■ Reading text ■
# # # # #
Background of the Invention
[0001] The present invention relates to a web drive line controlling apparatus, and more
particular to a controlling apparatus for decelerating and stopping a web driven at
a constant speed at a predetermined position in a drive line according to a provision
of a surface defect signal.
[0002] One of surface inspection systems for various web materials such as long aluminum
sheets or long plastic sheets, such as photoelectrically scanning a surface of the
material with a flying spot, is described in, for example, U.S. patent No.3,589,817
corresponding to Japanese Patent Publication No.51-14,039 and U.S. patent No.2,904,174.
If applying such an inspection system to a web drive line so as to inspect a surface
of a web material which is continuously drivn, an inspection beam scans the web surface
and the light either reflected from or passed through the web surface is collected
to evaluate the quality of the web surface. If a surface defect is detected, a marker
is actuated so as to mark part of the web material where the surface defect is. The
web material is stopped when the marked part of the web material reaches a specified
position where an visual inspection is to be made for deciding whether or not the
surface defect is acceptable.
Object of the Invention
[0003] It is, therefore, an object of the present invention to provide a web drive line
controlling apparatus in which a web driven at a constant speed can be exactly stopped
at a predetermined position in a web drive line.
Summary of the Invention
[0004] To achieve the above object, the present invention provides a web drive line controlling
apparatus for continuously driving a web at a constant speed and stopping it at a
predetermined position in a web drive line where an action, such as a visual inspection
or processing to a surface of the web, is taken. The apparatus has web surface inspection
means for detecting a predetermined significant surface condition of a surface of
the web to output an appropriate electric signal as a timing signal, controlling means
for starting a deceleration of the web upon receiving the timing signal so as to stop
part of the web where the significant surface condition is detected by the web surface
inspection means at a predetermined station in the web drive line and activating means
for providing the controlling means with an activation or authorization signal to
enable the controlling means to perform the deceleration of the web.
# # # # #
■ Provided data ■
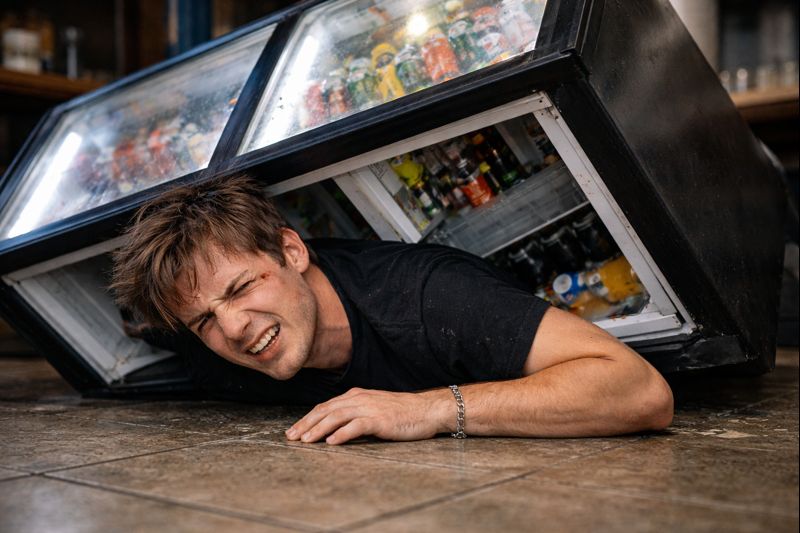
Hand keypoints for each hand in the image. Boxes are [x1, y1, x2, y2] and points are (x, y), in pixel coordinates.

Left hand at [285, 387, 449, 444]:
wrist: (427, 410)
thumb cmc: (402, 413)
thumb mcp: (374, 409)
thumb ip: (356, 414)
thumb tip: (335, 428)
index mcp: (356, 396)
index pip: (326, 406)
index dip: (308, 418)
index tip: (294, 431)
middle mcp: (359, 399)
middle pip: (326, 410)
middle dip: (306, 424)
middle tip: (291, 437)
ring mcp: (369, 408)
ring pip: (337, 417)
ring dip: (318, 429)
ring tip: (305, 441)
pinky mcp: (380, 420)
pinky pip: (356, 426)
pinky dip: (342, 434)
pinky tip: (331, 443)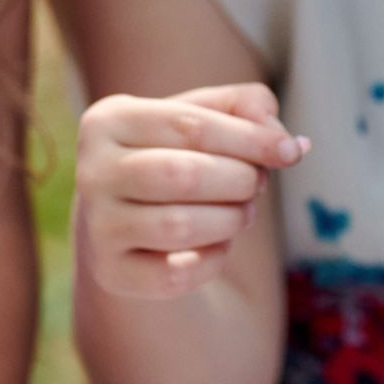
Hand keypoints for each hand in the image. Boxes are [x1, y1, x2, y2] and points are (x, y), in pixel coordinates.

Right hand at [75, 83, 306, 298]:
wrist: (122, 220)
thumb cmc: (173, 156)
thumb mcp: (202, 119)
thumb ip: (246, 109)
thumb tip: (288, 142)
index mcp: (107, 120)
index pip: (191, 125)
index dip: (251, 139)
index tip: (292, 152)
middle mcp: (91, 172)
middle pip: (185, 174)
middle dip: (238, 181)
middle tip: (255, 186)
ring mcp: (97, 226)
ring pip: (180, 226)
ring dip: (230, 221)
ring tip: (241, 214)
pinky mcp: (111, 272)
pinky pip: (177, 274)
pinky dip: (213, 260)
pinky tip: (217, 245)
# # # # #
■ Tasks for this exercise ■
**1)** Retype the patent text from "Background of the" up to and including "surface defect signal.".
**2)** Extend the patent text on web drive line control, starting after its final sentence.
The listing is separate material, distinct from the patent text.

■ Task results ■
**1)**
Background of the Invention
[0001] The present invention relates to a web drive line controlling apparatus, and more
particular to a controlling apparatus for decelerating and stopping a web driven at
a constant speed at a predetermined position in a drive line according to a provision
of a surface defect signal.

**2)**
[0005] The activating means is adapted to turn active or inactive. If the part of the web
where a surface defect or defects are detected is needed to be either visually inspected
or processing, the activating means is previously turned on to provide the activation
or authorization signal. When the controlling means performs the web at the deceleration
of the web so as to stop the web at the position for visual inspection or surface
processing. On the other hand, if no visual inspection or surface processing is needed,
the activating means is previously turned inactive so as to continue driving of the
web at a constant speed even when surface defects are detected.
Brief Description of the Drawings
[0006]
Figure 1 is a schematic diagram, partly in block, showing a web drive line controlling
apparatus in accordance to a preferred embodiment of the present invention;
Figure 2 is a graph showing a line speed of a web driven in a web drive line; and
Figure 3 is a schematic diagram, partly in block, showing a web drive line controlling
apparatus in accordance to another preferred embodiment of the present invention.
Detailed Description of the Invention
[0007] Referring to the drawings, in particular to Fig. 1, a web surface inspection line
equipped with a line control system in accordance with a preferred embodiment of the
present invention is shown, driving a web 11 withdrawn from a roll 10 toward work
rollers 13 and reservoir roller assembly 14 through processing station 12 including
a processing and coating steps. A surface quality inspection unit 16 inspects both
surfaces of the web to detect surface defects. If in fact a surface defect is detected,
the surface quality inspection unit 16 outputs a defect signal which in turn is transmitted
to a length measuring unit 18. The web 11 is continuously driven or transported by
work rollers 17 driven at a constant speed.
[0008] The length measuring unit 18 outputs length signals in accordance with the rotation
of the work rollers 17 from the moment it receives the defect signal. The web 11 driven
by the work rollers 17, after passing around a guide roller 19, is lifted up by means
of a dancer roller 21. Thereafter, the web 11 changes its course downwardly and passes
around a guide roller 22 so as to travel its ordinary course. The uppermost and lowermost
positions (which is hereinafter referred to as dancer positions) between which the
dancer roller 21 is lifted up and down are variable. A dancer position detector 23
always monitors the dancer roller 21 so as to output a position signal indicating
the position where the dancer roller 21 is present.
[0009] The web 11 is further driven to a visual inspection station designated by a reference
numeral 31 where an operator or inspector observes both surfaces of the web 11 stopping
there. Thereafter, the web 11 is wound in a roll 32. All components disposed between
the reservoir roller assembly 14 and the roll 32 constitute a control section 33.
[0010] The dancer position signal, as well as the length signals, is transmitted to a stop
position correction unit 24 for stopping the web 11 at a proper position. The stop
position correction unit 24 carries data of a transported length L which means the
whole length of the web 11 between the surface quality inspection unit 16 and the
visual inspection station 31 and of a correcting length l
c which is a constant value determined in consideration with an error in stopping position
caused by the web drive line itself.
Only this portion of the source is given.